A última vez que o Brasil registrou um caso de poliomielite foi em 1989. A ausência de diagnósticos nos cinco anos seguintes levou a Organização Mundial da Saúde (OMS) reconhecer, em 1994, que o País eliminara o vírus da paralisia infantil (como a pólio também é chamada) em todo território nacional. Mesmo assim, especialistas ouvidos pelo Estadão fazem um apelo para que as crianças sejam vacinadas contra a doença, mesmo que o vírus não tenha sido detectado há mais de 30 anos em terras brasileiras.

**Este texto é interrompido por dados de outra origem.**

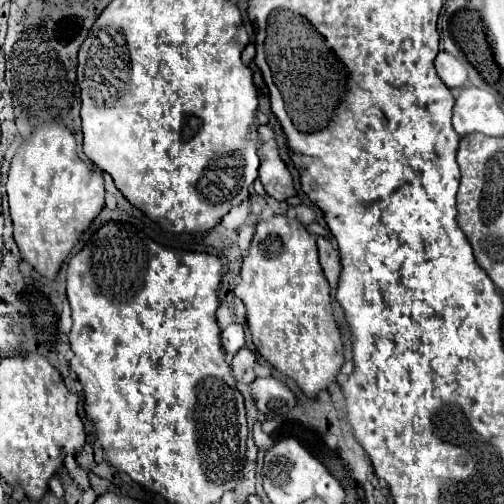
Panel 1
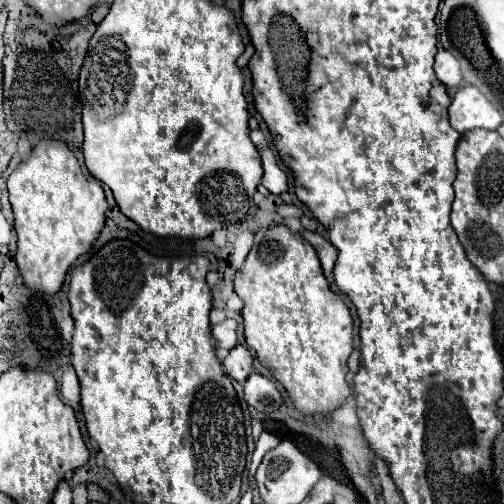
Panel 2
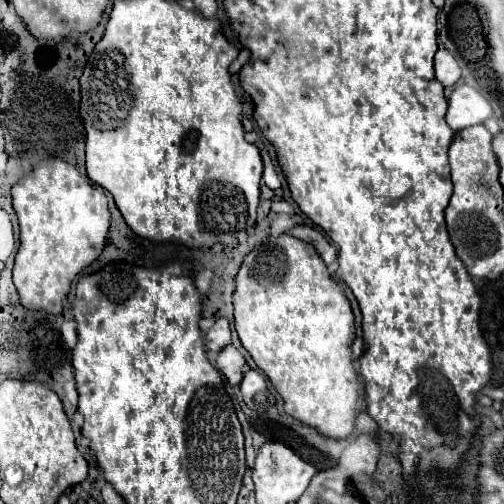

O temor se justifica por uma somatória de motivos: circulação do vírus pelo mundo, notificação de casos em outros países, índices de vacinação abaixo da meta de 95%, e a constatação da Organização Panamericana de Saúde (Opas) de que o Brasil corre um risco real de voltar a registrar casos da doença.
O primeiro motivo levantado é o fato do poliovírus, causador da poliomielite, não ter sido completamente erradicado no mundo. Embora os casos de infectados tenham sofrido uma queda de 99% nas últimas décadas (caiu de 350 mil casos estimados, em 1988, para 29 contaminações notificadas em 2018), a Opas, braço da OMS, alerta que se a doença não for completamente eliminada no planeta, 200 mil novas infecções podem acontecer a cada ano dentro de uma década.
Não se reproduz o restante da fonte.